Photo by Bennett Murray
Mai Khoi protesting President Trump's visit to Vietnam. 

"The protest sparked a healthy debate about freedom of expression in Vietnam," Khoi says to The Economist. It also underscored the difficulties ahead for the Vietnamese in embracing new rights.

"What surprised me most was the extent to which people in Vietnam have authoritarian ways of thinking," Khoi says to The Economist.

Khoi's life has changed dramatically since becoming an activist. After returning from a tour in Europe last March, she was detained in the Hanoi airport for eight hours.

The detainment saddened Khoi. She felt ill thinking of the system that would allow her to be detained. It was a reminder that the people of Vietnam "are so weak we can't do anything to fight for our right," she tells CNBC Make It.

Since becoming a focal point of the authoritarian regime in Vietnam, Khoi has not been able to earn a living, she says. Fans send her money, in part, through a "donate" page on her personal website to help her meet basic needs and support her activism.

Those fans have also changed as she's become more politically active. She says many Vietnamese are too fearful to support a dissident.

But she has new fans, she says, people with open minds and passionate hearts. "They can see what happened in Vietnam and they understand why I'm standing up for human rights," she says.

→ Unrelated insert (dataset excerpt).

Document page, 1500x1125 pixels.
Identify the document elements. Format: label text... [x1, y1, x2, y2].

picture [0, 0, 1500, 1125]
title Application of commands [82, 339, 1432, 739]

Currently, Khoi is working on a graphic novel and video art to raise awareness for the lack of human rights in Vietnam. She's also taking on yet another behemoth: Facebook.

Facebook had an essential role in fueling expression in Vietnam and the service helped her spread the word about her nomination to the National Assembly and even to her meeting with Barack Obama. However, she says in an op-ed for the Washington Post, the site has no independent oversight in Vietnam leading to locked accounts, silenced journalists and and paid accounts sowing division.

Khoi demands change: "Facebook has been a huge force for freedom in Vietnam, but this positive effect is now being reversed as the social media platform is delivered to authoritarianism. I hold Mark Zuckerberg accountable for this," she writes.

Facebook had not yet responded to an email sent Thursday by CNBC Make It seeking response to the letter from Khoi when this story was published.

Mai Khoi
Photo credit: Julie Vola & The Word
Mai Khoi

Khoi says she doesn't think of herself as an activist. In her mind, she's an artist working to help people act and think in new ways.

"For me, it's about opening new ways of thinking and acting," Khoi says to The Economist, "making the unthinkable thinkable and the unspeakable speakable."

She tells Make It later, by email, "What I'm doing now is sharing my stories, my experiences, my music. I'm still an artist who inspires people to think and act in the new way."